Given the foregoing evidence, it is unclear exactly how much money Freden is
owed for her overtime wages, because there was not an easily calculable amount that
was discussed at the trial court. Accordingly, this court cannot reduce the damage
12 award because it is unclear what amount of money is due to Freden. Thus, a new trial
must be had on the issue.
We now examine the scope of the new trial. “It is well settled that ‘[t]here is no
constitutional impediment to a retrial of a limited issue, so long as that issue is
sufficiently distinct and severable from the others that a limited retrial would not result
in an injustice.’ [Citations.]” (Barmas, Inc. v. Superior Court (2001) 92 Cal.App.4th
372, 375.) It appears the damage issue is severable from the other issues at trial. While
the trial court found it to be intertwined with other causes of action, we disagree with
the trial court’s assessment. The overtime wage issue requires evidence of the hours
Freden worked and the amount of money she was paid—it is not a matter that is
intertwined with other causes of actions. Thus, we will order that a new trial be
conducted on the issue of damages alone, unless prior to the trial Freden agrees to a
reduction in the damage award that the trial court determines to be fair and reasonable.

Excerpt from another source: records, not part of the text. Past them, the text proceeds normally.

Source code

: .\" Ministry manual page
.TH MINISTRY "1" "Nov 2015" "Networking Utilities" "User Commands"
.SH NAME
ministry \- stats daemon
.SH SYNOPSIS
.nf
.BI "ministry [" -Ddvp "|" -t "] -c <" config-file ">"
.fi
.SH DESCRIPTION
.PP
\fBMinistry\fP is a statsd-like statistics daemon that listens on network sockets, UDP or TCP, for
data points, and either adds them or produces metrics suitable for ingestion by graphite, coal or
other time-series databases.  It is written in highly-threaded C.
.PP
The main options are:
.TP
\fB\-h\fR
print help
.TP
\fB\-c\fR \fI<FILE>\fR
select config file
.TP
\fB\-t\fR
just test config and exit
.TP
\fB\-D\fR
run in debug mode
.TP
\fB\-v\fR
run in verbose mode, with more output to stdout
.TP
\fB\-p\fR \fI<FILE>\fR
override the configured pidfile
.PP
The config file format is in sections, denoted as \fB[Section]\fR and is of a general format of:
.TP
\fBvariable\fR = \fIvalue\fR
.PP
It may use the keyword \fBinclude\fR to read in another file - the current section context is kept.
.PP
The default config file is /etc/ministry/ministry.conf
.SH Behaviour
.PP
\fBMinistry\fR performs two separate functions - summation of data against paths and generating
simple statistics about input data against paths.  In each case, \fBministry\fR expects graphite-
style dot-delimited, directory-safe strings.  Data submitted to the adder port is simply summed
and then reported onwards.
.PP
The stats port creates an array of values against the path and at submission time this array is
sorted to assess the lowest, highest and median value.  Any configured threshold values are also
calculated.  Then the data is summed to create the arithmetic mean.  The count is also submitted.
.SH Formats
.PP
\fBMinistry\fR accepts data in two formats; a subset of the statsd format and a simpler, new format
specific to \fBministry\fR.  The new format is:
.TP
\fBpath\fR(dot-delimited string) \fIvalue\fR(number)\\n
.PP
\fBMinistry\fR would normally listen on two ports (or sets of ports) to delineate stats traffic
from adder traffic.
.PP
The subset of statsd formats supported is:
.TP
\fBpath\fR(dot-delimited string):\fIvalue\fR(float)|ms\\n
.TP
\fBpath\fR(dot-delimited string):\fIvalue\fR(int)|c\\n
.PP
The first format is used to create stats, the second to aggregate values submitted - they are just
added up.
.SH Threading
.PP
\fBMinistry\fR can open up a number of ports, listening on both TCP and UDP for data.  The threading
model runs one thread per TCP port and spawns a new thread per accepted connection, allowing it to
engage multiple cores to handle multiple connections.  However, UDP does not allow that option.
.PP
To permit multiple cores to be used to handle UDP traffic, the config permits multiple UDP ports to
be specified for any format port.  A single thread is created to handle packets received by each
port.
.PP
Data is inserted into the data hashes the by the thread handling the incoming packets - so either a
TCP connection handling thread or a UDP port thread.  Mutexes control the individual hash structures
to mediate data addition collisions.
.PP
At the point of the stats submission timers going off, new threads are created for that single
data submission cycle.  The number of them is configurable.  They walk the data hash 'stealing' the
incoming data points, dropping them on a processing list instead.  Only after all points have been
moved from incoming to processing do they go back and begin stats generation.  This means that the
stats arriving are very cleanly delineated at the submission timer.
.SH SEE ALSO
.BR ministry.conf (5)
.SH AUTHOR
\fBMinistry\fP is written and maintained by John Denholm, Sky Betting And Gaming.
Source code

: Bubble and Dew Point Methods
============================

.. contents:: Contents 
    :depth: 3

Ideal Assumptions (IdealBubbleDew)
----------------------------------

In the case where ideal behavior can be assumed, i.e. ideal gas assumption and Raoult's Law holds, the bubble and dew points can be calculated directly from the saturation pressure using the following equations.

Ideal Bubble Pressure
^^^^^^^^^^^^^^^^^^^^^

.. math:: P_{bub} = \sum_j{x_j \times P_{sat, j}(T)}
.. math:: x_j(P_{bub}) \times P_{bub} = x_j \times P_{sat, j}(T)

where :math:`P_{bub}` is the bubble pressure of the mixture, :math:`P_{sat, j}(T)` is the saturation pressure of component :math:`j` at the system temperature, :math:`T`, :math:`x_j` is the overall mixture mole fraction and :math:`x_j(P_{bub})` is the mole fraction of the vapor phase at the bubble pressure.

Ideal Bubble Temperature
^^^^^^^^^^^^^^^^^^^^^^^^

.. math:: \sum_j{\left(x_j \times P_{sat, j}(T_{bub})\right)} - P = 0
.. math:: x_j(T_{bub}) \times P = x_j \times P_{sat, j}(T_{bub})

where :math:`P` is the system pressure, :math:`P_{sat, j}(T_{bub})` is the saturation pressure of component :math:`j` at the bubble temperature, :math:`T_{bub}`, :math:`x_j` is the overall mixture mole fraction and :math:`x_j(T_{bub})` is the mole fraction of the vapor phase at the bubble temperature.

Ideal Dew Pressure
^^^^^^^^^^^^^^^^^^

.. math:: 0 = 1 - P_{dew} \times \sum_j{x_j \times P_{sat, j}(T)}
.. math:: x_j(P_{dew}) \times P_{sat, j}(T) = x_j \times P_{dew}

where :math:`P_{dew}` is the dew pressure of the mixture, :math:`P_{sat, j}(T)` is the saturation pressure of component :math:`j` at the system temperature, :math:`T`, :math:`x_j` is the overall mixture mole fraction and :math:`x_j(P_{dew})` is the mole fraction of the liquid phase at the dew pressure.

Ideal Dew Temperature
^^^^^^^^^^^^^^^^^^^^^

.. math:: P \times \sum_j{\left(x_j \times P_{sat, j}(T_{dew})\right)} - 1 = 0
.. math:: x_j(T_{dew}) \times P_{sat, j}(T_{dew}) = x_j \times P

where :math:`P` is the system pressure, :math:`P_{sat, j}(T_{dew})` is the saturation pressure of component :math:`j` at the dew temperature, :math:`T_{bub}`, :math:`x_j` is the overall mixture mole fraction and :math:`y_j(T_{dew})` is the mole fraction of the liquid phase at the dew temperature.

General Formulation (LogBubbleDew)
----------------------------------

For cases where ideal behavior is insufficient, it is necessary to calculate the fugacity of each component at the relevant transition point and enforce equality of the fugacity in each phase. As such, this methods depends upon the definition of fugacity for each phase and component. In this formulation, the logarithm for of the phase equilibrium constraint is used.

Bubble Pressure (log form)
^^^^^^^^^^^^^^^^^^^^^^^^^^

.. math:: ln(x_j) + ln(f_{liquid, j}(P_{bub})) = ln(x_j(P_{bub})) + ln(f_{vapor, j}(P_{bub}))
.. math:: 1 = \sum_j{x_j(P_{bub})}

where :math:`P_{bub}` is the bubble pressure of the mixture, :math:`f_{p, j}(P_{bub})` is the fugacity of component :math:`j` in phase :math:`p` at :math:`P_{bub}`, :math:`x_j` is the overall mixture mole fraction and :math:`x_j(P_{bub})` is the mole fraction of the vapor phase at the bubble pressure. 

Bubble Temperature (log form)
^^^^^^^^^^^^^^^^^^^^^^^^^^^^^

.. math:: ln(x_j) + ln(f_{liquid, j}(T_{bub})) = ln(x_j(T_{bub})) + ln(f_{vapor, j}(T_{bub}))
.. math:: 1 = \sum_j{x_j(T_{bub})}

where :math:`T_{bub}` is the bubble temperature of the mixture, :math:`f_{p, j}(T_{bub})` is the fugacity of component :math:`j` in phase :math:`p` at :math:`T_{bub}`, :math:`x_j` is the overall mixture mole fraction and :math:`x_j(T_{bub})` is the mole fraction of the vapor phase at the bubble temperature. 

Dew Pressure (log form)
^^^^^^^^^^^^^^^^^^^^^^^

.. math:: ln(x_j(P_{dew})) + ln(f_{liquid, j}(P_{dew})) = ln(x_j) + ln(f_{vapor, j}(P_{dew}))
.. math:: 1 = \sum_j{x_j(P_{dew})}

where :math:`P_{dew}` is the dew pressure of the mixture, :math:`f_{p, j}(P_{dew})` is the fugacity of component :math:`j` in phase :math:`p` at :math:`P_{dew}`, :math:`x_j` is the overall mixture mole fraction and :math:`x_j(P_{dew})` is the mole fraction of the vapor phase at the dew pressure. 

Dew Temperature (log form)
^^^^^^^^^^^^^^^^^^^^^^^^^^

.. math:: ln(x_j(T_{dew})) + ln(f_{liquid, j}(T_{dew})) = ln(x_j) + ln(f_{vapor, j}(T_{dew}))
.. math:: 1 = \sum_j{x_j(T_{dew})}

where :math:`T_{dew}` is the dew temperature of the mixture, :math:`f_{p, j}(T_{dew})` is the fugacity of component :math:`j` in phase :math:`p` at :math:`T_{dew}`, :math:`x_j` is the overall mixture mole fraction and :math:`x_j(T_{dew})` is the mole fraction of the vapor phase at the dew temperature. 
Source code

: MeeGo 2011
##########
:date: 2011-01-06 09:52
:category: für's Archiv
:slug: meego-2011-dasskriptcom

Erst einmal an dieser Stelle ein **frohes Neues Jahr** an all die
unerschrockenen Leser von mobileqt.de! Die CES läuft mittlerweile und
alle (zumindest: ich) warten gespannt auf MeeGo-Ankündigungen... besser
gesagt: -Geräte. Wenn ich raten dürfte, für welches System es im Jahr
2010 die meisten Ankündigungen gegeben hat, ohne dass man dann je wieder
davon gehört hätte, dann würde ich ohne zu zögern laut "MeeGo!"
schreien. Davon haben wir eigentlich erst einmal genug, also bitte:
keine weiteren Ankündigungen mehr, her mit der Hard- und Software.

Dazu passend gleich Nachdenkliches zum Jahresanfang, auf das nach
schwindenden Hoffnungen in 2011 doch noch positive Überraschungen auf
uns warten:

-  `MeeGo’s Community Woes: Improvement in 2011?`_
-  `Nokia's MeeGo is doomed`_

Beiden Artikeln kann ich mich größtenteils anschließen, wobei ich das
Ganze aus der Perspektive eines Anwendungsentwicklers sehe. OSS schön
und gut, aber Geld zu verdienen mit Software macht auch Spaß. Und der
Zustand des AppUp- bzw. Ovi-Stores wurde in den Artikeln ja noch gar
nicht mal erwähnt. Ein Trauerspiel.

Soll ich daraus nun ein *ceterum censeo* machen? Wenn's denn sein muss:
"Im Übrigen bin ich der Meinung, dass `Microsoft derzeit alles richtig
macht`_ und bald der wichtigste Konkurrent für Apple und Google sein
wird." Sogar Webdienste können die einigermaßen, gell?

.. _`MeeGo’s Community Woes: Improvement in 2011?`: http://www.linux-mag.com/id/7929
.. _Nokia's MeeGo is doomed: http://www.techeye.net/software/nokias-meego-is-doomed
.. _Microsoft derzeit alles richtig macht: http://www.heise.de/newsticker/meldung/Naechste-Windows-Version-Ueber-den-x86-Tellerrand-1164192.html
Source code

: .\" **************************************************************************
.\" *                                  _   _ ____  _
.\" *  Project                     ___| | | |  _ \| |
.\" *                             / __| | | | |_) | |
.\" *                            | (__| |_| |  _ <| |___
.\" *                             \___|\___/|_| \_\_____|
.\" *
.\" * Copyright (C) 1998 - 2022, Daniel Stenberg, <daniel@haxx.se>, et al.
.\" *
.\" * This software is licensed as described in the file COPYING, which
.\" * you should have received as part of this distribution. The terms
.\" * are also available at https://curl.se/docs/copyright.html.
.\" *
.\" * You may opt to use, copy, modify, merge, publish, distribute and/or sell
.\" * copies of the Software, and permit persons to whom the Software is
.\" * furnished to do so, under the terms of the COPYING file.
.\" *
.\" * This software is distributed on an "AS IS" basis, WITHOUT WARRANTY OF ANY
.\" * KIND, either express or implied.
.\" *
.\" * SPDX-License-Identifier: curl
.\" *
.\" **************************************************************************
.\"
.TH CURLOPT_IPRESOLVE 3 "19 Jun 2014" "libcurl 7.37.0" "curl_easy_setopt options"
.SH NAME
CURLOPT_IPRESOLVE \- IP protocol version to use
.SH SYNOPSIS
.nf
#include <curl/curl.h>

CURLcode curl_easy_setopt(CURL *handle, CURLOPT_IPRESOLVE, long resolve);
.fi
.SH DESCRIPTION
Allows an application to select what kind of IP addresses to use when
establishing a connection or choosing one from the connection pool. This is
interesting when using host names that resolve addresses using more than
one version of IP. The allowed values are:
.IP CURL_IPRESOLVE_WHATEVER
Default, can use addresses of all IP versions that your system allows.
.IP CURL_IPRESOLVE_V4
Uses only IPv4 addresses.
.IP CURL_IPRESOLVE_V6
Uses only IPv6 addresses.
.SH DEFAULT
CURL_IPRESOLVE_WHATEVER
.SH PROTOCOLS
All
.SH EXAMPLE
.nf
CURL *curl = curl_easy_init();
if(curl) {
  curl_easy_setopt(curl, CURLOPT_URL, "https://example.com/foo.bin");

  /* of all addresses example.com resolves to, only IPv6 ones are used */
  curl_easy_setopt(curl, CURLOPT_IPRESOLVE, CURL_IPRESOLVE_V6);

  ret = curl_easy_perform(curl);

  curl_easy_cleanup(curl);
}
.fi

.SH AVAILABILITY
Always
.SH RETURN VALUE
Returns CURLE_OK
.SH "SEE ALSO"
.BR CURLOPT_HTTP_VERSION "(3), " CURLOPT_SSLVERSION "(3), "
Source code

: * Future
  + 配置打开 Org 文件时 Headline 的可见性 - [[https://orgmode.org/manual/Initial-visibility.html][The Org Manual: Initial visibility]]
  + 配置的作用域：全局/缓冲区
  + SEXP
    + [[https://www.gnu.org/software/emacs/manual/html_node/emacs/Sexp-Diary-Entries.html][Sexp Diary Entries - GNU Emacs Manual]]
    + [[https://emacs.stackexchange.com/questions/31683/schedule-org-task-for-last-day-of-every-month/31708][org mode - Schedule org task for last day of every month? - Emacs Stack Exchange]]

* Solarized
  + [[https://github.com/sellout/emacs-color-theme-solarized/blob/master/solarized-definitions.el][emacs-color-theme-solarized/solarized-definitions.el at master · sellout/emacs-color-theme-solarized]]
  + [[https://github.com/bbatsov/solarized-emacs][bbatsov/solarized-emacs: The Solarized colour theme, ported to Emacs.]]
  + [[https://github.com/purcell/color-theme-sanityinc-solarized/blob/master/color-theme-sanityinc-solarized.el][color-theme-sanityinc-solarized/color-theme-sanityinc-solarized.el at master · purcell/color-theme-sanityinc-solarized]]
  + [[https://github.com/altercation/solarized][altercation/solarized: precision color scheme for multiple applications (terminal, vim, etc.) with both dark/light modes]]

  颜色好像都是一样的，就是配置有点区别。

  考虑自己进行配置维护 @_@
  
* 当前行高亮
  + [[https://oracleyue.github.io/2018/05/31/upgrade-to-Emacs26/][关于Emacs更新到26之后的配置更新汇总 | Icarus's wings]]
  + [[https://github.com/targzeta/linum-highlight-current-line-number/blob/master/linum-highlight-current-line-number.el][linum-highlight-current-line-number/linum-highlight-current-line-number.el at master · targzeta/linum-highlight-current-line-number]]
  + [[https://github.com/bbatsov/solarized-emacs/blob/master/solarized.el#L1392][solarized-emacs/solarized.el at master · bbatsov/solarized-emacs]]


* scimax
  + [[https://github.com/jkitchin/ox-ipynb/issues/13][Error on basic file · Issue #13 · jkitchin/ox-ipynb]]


(Code Civ. Proc., § 662.5, subd. (a)(2).)
B. WAIT TIME PENALTY
Ozel contends the trial court erred by miscalculating the wait time penalty. Ozel
asserts the wait time penalty should have been $6,916.80—not $30,353.84. Freden
concedes the trial court miscalculated the wait time penalty and agrees to reducing the
amount to $6,916.80. Although the parties agree to a particular sum, we will reverse the
damages award in its entirety. We do not rely on the parties’ calculation in this matter
because it is unclear from the record exactly how much money is due to Freden.
13 Section 203, subdivision (a), provides that if an employer fails to pay an
employee’s wages then the “the wages of the employee shall continue as a penalty from
the due date thereof at the same rate until paid or until an action therefor is commenced;
but the wages shall not continue for more than 30 days.”
Ozel terminated Freden’s employment on January 24, 2008. Freden filed her
original complaint on April 25, 2008. Thus, the 30-day limit would apply to the wait
time penalty. Freden earned $10 per hour plus commissions. The parties agree
Freden’s longest shifts lasted 11 hours and use the 11 hour shifts as a basis for arriving
at the sum of $6,916.80, e.g., $20.96 (highest rate of pay) x 11 hours (longest shift) x 30
days. We find this problematic because one of Freden’s time cards reflects she worked
for 11.5 hours on two occasions. Tekin did not document Freden’s lunch breaks, so it is
unclear if a lunch break took place during the 11.5 hour shifts.
One of the 11.5 hour shifts allegedly occurred on Christmas Eve. Tekin testified
that Freden could not have worked for 11.5 hours on Christmas Eve, as she claimed on
her timecard, because she claimed to have worked until 10:00 p.m., but the store closed
at 6:00 p.m. Thus, it is unclear from the record exactly how many hours comprised
Freden’s longest shift. It is possible 11.5 hours was her longest shift, but it is also
possible the parties correctly agreed on 11 hours. Since we cannot be certain of how
many hours to use when calculating the wait time penalty, we will reverse this portion
of the award as well.
14 DISPOSITION2
The damages portion of the judgment is reversed. The trial court is directed to
hold a new trial on the issue of damages, unless prior to trial Freden consents to a
reduction of damages that the trial court determines to be fair and reasonable. (Code
Civ. Proc., § 662.5, subd. (a)(2).) In all other respects, the judgment is affirmed.
Appellant is awarded its costs on appeal.
NOT TO BE PUBLISHED IN OFFICIAL REPORTS
MILLER J.
We concur:
HOLLENHORST Acting P. J.
CODRINGTON J.
2 Abraham Tekin, also a defendant in the underlying case, did not file a brief at this court; and as he was not aggrieved by the judgment this appeal is final as to him as well.